• **ACTIVITY**
In the records below, convert the lines from the one containing "## How To Run?" through the one containing "# conditional execution", inclusive, into a Markdown table with the columns Row and Line. Number each line in Row, and omit blank lines.

[EXERCISE MATERIALS — start]

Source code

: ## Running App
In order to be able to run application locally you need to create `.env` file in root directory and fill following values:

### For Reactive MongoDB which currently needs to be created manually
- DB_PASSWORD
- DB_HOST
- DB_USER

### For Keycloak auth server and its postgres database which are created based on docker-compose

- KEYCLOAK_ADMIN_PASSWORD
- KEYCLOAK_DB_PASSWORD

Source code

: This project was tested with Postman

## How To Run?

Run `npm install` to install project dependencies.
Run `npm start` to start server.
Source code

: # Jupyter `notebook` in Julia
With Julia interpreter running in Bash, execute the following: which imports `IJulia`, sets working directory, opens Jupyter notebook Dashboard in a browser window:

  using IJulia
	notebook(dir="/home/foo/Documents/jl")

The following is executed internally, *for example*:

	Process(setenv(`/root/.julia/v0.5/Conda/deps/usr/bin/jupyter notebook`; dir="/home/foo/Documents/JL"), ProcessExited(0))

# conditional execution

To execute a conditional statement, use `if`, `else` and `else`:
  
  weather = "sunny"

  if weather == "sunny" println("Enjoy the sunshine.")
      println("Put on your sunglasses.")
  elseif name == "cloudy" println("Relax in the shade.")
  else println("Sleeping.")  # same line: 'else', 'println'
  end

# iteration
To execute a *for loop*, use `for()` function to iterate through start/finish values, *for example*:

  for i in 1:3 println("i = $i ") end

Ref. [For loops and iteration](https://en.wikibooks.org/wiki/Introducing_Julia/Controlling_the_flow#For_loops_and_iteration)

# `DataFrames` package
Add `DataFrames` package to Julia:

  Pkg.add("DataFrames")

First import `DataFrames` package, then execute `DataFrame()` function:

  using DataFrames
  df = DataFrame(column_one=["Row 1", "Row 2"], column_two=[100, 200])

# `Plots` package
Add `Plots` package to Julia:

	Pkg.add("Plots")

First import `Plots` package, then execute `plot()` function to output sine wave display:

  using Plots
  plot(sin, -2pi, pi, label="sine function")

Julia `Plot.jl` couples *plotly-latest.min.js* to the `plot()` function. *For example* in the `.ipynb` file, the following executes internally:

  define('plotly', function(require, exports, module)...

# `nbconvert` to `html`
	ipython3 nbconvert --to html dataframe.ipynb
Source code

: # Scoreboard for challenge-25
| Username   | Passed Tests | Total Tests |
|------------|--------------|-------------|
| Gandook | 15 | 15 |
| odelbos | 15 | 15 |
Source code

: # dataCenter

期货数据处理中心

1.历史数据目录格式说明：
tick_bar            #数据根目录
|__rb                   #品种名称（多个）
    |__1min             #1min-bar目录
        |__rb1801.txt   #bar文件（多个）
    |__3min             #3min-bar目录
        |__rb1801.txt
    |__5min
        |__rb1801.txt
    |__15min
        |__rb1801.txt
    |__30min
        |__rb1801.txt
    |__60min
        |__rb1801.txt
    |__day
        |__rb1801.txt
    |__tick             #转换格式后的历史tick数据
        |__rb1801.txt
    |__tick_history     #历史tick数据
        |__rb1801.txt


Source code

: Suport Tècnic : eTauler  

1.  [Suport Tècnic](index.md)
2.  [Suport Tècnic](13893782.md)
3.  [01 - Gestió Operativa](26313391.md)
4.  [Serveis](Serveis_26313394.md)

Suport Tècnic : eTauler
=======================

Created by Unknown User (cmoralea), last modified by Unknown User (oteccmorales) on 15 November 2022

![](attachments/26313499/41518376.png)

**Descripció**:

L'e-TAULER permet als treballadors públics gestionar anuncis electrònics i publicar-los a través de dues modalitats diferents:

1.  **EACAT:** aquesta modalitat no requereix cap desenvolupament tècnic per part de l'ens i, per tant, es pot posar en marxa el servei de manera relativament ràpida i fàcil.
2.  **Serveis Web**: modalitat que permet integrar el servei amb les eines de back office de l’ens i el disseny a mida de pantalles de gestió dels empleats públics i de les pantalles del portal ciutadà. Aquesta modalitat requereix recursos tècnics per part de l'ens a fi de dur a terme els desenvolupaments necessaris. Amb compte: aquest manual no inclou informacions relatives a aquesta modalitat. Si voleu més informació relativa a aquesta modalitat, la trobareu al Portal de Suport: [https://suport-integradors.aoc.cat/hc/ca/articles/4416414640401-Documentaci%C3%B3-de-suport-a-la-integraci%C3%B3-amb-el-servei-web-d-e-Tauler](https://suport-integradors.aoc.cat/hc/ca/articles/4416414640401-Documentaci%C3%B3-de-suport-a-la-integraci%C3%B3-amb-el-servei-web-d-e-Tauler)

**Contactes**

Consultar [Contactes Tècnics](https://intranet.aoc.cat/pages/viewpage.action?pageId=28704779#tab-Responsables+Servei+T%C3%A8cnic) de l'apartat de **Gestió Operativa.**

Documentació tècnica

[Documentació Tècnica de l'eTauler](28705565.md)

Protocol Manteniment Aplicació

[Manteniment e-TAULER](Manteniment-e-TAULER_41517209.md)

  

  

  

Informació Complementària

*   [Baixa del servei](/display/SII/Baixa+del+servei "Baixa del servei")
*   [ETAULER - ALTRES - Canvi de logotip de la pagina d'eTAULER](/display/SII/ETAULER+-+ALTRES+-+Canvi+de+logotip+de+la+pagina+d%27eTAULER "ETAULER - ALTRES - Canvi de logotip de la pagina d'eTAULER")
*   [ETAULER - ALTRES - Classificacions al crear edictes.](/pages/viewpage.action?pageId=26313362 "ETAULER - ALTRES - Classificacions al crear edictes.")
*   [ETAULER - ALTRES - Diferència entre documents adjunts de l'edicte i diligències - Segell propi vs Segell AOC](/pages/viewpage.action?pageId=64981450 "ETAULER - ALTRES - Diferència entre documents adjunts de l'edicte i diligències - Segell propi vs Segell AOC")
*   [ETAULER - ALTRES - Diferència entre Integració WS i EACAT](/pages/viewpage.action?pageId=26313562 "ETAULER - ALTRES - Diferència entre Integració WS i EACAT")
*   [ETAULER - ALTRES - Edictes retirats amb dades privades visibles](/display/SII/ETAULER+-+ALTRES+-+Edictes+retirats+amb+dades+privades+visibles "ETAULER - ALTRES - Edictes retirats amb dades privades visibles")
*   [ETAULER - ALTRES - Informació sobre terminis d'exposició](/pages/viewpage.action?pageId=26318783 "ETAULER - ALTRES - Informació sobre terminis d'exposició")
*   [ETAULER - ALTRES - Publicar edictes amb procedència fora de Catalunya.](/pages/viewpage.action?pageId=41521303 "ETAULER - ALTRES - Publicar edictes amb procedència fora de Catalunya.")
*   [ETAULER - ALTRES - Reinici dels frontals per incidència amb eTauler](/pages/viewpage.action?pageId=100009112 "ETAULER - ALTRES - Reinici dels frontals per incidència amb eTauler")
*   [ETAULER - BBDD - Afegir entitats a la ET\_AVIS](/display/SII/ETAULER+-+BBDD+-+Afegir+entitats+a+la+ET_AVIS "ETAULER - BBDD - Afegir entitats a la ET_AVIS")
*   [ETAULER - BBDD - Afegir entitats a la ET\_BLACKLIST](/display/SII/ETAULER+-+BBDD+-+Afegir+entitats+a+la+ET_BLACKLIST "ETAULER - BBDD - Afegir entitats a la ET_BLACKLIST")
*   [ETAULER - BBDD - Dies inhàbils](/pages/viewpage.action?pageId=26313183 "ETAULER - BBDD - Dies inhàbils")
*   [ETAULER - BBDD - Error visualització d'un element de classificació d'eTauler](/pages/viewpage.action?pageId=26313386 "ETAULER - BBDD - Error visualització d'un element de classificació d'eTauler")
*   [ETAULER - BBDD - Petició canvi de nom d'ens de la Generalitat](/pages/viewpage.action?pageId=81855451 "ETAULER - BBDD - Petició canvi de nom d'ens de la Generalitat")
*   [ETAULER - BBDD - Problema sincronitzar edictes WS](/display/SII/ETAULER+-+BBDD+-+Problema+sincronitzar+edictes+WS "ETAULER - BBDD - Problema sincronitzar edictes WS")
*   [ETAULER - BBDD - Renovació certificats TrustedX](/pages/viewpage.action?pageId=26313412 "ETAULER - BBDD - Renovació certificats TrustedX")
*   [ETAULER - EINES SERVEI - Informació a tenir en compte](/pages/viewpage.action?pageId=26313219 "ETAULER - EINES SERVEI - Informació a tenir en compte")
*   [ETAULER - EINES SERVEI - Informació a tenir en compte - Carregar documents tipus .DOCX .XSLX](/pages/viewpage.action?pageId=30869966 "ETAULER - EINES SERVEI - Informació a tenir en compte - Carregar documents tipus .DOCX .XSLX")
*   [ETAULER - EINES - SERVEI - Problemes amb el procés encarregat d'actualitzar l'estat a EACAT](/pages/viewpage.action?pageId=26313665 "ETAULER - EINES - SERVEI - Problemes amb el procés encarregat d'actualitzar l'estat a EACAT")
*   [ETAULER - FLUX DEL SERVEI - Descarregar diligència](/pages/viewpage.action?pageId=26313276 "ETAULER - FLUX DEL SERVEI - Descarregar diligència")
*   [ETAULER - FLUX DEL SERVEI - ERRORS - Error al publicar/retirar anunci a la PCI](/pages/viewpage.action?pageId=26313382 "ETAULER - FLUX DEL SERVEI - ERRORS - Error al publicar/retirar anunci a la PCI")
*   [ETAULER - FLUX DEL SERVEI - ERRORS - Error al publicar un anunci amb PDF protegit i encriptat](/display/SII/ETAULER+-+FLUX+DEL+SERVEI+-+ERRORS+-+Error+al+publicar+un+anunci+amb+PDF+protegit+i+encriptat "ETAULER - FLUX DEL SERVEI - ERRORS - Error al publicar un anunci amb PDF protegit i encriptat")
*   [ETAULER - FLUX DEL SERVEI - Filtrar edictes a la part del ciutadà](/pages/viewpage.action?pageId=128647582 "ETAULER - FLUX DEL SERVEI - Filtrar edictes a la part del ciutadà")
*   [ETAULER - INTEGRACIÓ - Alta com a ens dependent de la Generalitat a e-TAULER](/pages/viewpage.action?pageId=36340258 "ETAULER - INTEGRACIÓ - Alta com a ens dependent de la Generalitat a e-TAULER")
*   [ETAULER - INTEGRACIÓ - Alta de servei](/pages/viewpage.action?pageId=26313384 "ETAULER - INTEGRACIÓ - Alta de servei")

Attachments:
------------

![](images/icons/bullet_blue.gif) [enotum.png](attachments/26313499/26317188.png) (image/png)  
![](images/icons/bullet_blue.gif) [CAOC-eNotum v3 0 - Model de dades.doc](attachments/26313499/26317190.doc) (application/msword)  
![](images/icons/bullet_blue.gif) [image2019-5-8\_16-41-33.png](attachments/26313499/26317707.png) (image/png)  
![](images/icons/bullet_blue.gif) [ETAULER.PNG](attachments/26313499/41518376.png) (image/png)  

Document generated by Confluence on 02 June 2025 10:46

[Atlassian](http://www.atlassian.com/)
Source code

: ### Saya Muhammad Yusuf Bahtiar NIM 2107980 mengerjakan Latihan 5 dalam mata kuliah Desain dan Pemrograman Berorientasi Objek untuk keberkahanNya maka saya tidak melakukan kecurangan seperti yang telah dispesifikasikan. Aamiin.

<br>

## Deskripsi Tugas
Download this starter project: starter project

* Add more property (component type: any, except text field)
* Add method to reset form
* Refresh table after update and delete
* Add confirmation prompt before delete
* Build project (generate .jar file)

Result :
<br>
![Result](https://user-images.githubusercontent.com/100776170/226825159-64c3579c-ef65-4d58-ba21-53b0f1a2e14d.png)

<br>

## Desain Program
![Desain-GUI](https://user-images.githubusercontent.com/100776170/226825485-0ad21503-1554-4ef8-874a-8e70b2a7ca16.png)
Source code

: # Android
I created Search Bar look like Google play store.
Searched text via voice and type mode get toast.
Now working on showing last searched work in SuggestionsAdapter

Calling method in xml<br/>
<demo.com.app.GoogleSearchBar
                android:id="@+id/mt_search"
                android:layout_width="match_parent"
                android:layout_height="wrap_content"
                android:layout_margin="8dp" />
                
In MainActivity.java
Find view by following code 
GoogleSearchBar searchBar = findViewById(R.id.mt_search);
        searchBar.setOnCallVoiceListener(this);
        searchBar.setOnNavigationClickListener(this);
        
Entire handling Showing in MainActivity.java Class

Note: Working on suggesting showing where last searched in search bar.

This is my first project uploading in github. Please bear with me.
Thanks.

[EXERCISE MATERIALS — finish]

• **EXPECTED OUTPUT**
| Row | Line |
|---|---|
| 1 | ## How To Run? |
| 2 | Run `npm install` to install project dependencies. |
| 3 | Run `npm start` to start server. |
| 4 | Source code |
| 5 | : # Jupyter `notebook` in Julia |
| 6 | With Julia interpreter running in Bash, execute the following: which imports `IJulia`, sets working directory, opens Jupyter notebook Dashboard in a browser window: |
| 7 |   using IJulia |
| 8 | 	notebook(dir="/home/foo/Documents/jl") |
| 9 | The following is executed internally, *for example*: |
| 10 | 	Process(setenv(`/root/.julia/v0.5/Conda/deps/usr/bin/jupyter notebook`; dir="/home/foo/Documents/JL"), ProcessExited(0)) |
| 11 | # conditional execution |